We come to church and hear “This is my Body, which is given for you” and “This is my blood of the New Testament.” Perhaps we pay less attention to this miracle because it recurs so frequently. But this is always the manifestation or epiphany of the Incarnation, Cross and Resurrection of our Lord.
When we feed on this miracle food, our bodies are cleansed and our souls are washed. This change is not always immediately evident because ordinary miracles require time. As we live in Christ for months, years and decades, the change becomes more visible. For example, the epistle instructs us how to respond to evil:
Avenge not yourselves, but give place unto wrath…if thine enemy hunger, feed him; if he thirst, give him drink…Be not overcome of evil, but overcome evil with good.

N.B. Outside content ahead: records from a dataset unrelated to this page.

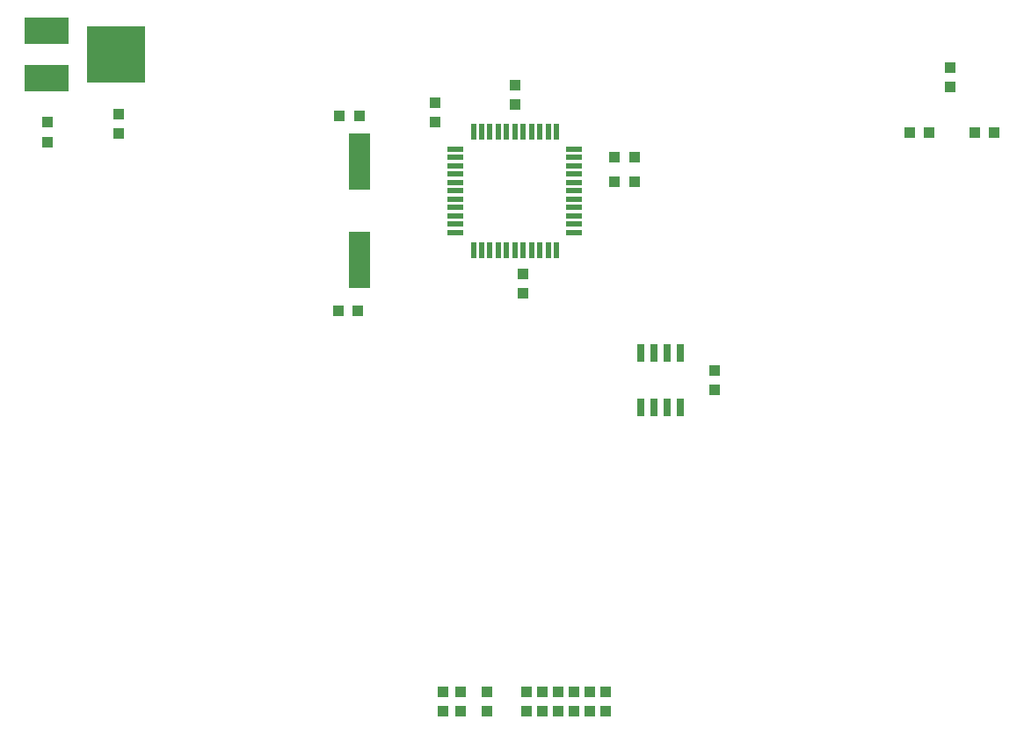
<source format=gtp>
%FSLAX44Y44*%
%MOMM*%
G71*
G01*
G75*
G04 Layer_Color=8421504*
%ADD10R,1.0000X1.0000*%
%ADD11R,1.0000X1.0000*%
%ADD12R,0.5500X1.5000*%
%ADD13R,1.5000X0.5500*%
%ADD14R,2.0000X5.5000*%
%ADD15R,0.7600X1.7800*%
%ADD16R,0.7200X1.7800*%
%ADD17R,4.3000X2.6000*%
%ADD18R,5.7000X5.5000*%
%ADD19C,0.9000*%
%ADD20C,2.0000*%
%ADD21C,1.4000*%
%ADD22C,0.5000*%
%ADD23C,0.3000*%
%ADD24C,0.5400*%
%ADD25C,1.0000*%
%ADD26C,0.4000*%
%ADD27C,0.2540*%
%ADD28R,1.8500X1.8500*%
%ADD29C,1.8500*%
%ADD30C,1.8000*%
%ADD31C,0.9000*%
%ADD32C,1.3000*%
%ADD33C,1.7000*%
%ADD34C,3.0000*%
%ADD35C,1.2700*%
%ADD36C,1.0000*%
%ADD37R,1.0000X1.4000*%
%ADD38C,0.2500*%
%ADD39C,0.2000*%
D10*
X861000Y1039000D02*
D03*
Y1020000D02*
D03*
X669000Y1295000D02*
D03*
Y1314000D02*
D03*
X1088000Y1331000D02*
D03*
Y1312000D02*
D03*
X642000Y729000D02*
D03*
Y710000D02*
D03*
X756000Y729000D02*
D03*
Y710000D02*
D03*
X741000Y729000D02*
D03*
Y710000D02*
D03*
X726000Y729000D02*
D03*
Y710000D02*
D03*
X711000Y729000D02*
D03*
Y710000D02*
D03*
X695000Y729000D02*
D03*
Y710000D02*
D03*
X680000Y729000D02*
D03*
Y710000D02*
D03*
X617000D02*
D03*
Y729000D02*
D03*
X600000Y710000D02*
D03*
Y729000D02*
D03*
X287000Y1267000D02*
D03*
Y1286000D02*
D03*
X219000Y1259000D02*
D03*
Y1278000D02*
D03*
X592000Y1297000D02*
D03*
Y1278000D02*
D03*
X677000Y1113000D02*
D03*
Y1132000D02*
D03*
D11*
X1068000Y1268000D02*
D03*
X1049000D02*
D03*
X1131000D02*
D03*
X1112000D02*
D03*
X784000Y1244000D02*
D03*
X765000D02*
D03*
X784000Y1221000D02*
D03*
X765000D02*
D03*
X519000Y1284000D02*
D03*
X500000D02*
D03*
X518000Y1096000D02*
D03*
X499000D02*
D03*
D12*
X709000Y1155000D02*
D03*
X701000D02*
D03*
X653000Y1154870D02*
D03*
X693000Y1155000D02*
D03*
X661000D02*
D03*
X669000D02*
D03*
X677000D02*
D03*
X685000D02*
D03*
X645000D02*
D03*
X637000D02*
D03*
X629000D02*
D03*
X709000Y1269000D02*
D03*
X701000D02*
D03*
X653000D02*
D03*
X693000D02*
D03*
X661000D02*
D03*
X669000D02*
D03*
X677000D02*
D03*
X685000D02*
D03*
X645000D02*
D03*
X637000D02*
D03*
X629000D02*
D03*
D13*
X726000Y1172000D02*
D03*
Y1180000D02*
D03*
Y1188000D02*
D03*
Y1228000D02*
D03*
Y1220000D02*
D03*
Y1212000D02*
D03*
Y1204000D02*
D03*
Y1236000D02*
D03*
Y1196000D02*
D03*
Y1244000D02*
D03*
Y1252000D02*
D03*
X612000D02*
D03*
Y1244000D02*
D03*
Y1196000D02*
D03*
Y1236000D02*
D03*
Y1204000D02*
D03*
Y1212000D02*
D03*
Y1220000D02*
D03*
Y1228000D02*
D03*
Y1188000D02*
D03*
Y1180000D02*
D03*
Y1172000D02*
D03*
D14*
X519000Y1145000D02*
D03*
Y1240000D02*
D03*
D15*
X790000Y1055800D02*
D03*
X802700D02*
D03*
X815400D02*
D03*
X828100D02*
D03*
X790000Y1003285D02*
D03*
X802700Y1003280D02*
D03*
X828100D02*
D03*
D16*
X815400D02*
D03*
D17*
X218000Y1366000D02*
D03*
Y1320300D02*
D03*
D18*
X284650Y1343150D02*
D03*
M02*

</source>
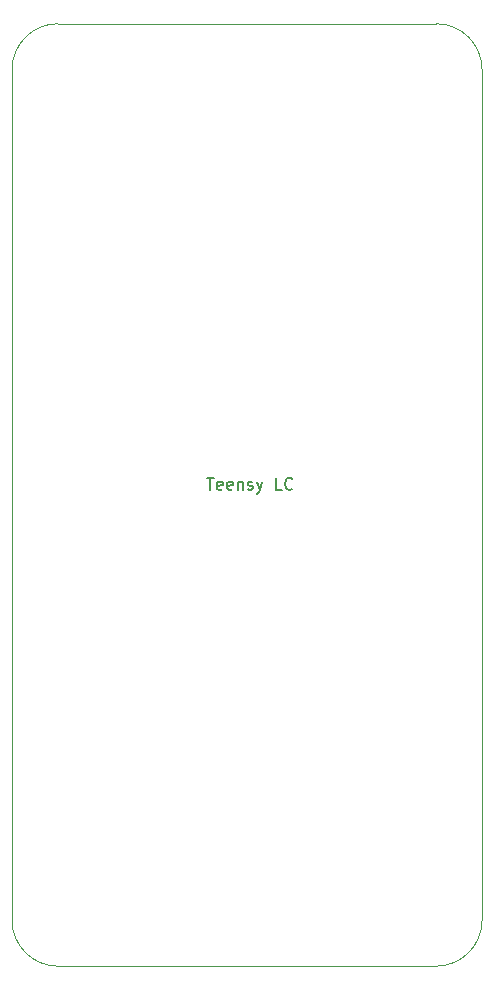
<source format=gbr>
%TF.GenerationSoftware,KiCad,Pcbnew,4.0.5-e0-6337~49~ubuntu16.04.1*%
%TF.CreationDate,2017-01-20T22:39:39-08:00*%
%TF.ProjectId,5x10-Teensy-LC-Breakout,357831302D5465656E73792D4C432D42,1.0*%
%TF.FileFunction,Other,Fab,Top*%
%FSLAX46Y46*%
G04 Gerber Fmt 4.6, Leading zero omitted, Abs format (unit mm)*
G04 Created by KiCad (PCBNEW 4.0.5-e0-6337~49~ubuntu16.04.1) date Fri Jan 20 22:39:39 2017*
%MOMM*%
%LPD*%
G01*
G04 APERTURE LIST*
%ADD10C,0.350000*%
%ADD11C,0.040640*%
%ADD12C,0.150000*%
G04 APERTURE END LIST*
D10*
D11*
X120384760Y-123188560D02*
X152384760Y-123188560D01*
X152384760Y-43388560D02*
X120384760Y-43388560D01*
X116484760Y-47288560D02*
X116484760Y-119288560D01*
X116484766Y-119295367D02*
G75*
G03X120384760Y-123188560I3899994J6807D01*
G01*
X120384760Y-43388560D02*
G75*
G03X116484760Y-47288560I0J-3900000D01*
G01*
X156284760Y-119288560D02*
X156284760Y-47288560D01*
X156284754Y-47281753D02*
G75*
G03X152384760Y-43388560I-3899994J-6807D01*
G01*
X152384760Y-123188560D02*
G75*
G03X156284760Y-119288560I0J3900000D01*
G01*
D12*
X132974093Y-81842241D02*
X133545522Y-81842241D01*
X133259807Y-82842241D02*
X133259807Y-81842241D01*
X134259808Y-82794622D02*
X134164570Y-82842241D01*
X133974093Y-82842241D01*
X133878855Y-82794622D01*
X133831236Y-82699384D01*
X133831236Y-82318431D01*
X133878855Y-82223193D01*
X133974093Y-82175574D01*
X134164570Y-82175574D01*
X134259808Y-82223193D01*
X134307427Y-82318431D01*
X134307427Y-82413670D01*
X133831236Y-82508908D01*
X135116951Y-82794622D02*
X135021713Y-82842241D01*
X134831236Y-82842241D01*
X134735998Y-82794622D01*
X134688379Y-82699384D01*
X134688379Y-82318431D01*
X134735998Y-82223193D01*
X134831236Y-82175574D01*
X135021713Y-82175574D01*
X135116951Y-82223193D01*
X135164570Y-82318431D01*
X135164570Y-82413670D01*
X134688379Y-82508908D01*
X135593141Y-82175574D02*
X135593141Y-82842241D01*
X135593141Y-82270812D02*
X135640760Y-82223193D01*
X135735998Y-82175574D01*
X135878856Y-82175574D01*
X135974094Y-82223193D01*
X136021713Y-82318431D01*
X136021713Y-82842241D01*
X136450284Y-82794622D02*
X136545522Y-82842241D01*
X136735998Y-82842241D01*
X136831237Y-82794622D01*
X136878856Y-82699384D01*
X136878856Y-82651765D01*
X136831237Y-82556527D01*
X136735998Y-82508908D01*
X136593141Y-82508908D01*
X136497903Y-82461289D01*
X136450284Y-82366050D01*
X136450284Y-82318431D01*
X136497903Y-82223193D01*
X136593141Y-82175574D01*
X136735998Y-82175574D01*
X136831237Y-82223193D01*
X137212189Y-82175574D02*
X137450284Y-82842241D01*
X137688380Y-82175574D02*
X137450284Y-82842241D01*
X137355046Y-83080336D01*
X137307427Y-83127955D01*
X137212189Y-83175574D01*
X139307428Y-82842241D02*
X138831237Y-82842241D01*
X138831237Y-81842241D01*
X140212190Y-82747003D02*
X140164571Y-82794622D01*
X140021714Y-82842241D01*
X139926476Y-82842241D01*
X139783618Y-82794622D01*
X139688380Y-82699384D01*
X139640761Y-82604146D01*
X139593142Y-82413670D01*
X139593142Y-82270812D01*
X139640761Y-82080336D01*
X139688380Y-81985098D01*
X139783618Y-81889860D01*
X139926476Y-81842241D01*
X140021714Y-81842241D01*
X140164571Y-81889860D01*
X140212190Y-81937479D01*
M02*

</source>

As we live in Christ over time, we learn to respond to evil this way. God heals our wounds with the medicine of immortality, fills us with himself, teaches how to forgive and enables us to love. This change is no less of a miracle because it takes a long time to see it and because our wills play some role in it. We hope for the day when Jesus will change us “in a moment, in the twinkling of an eye.” But, for now, Jesus manifests forth his glory through the ordinary miracle of restoring the image of God in us by his grace and power, through prayer, over time.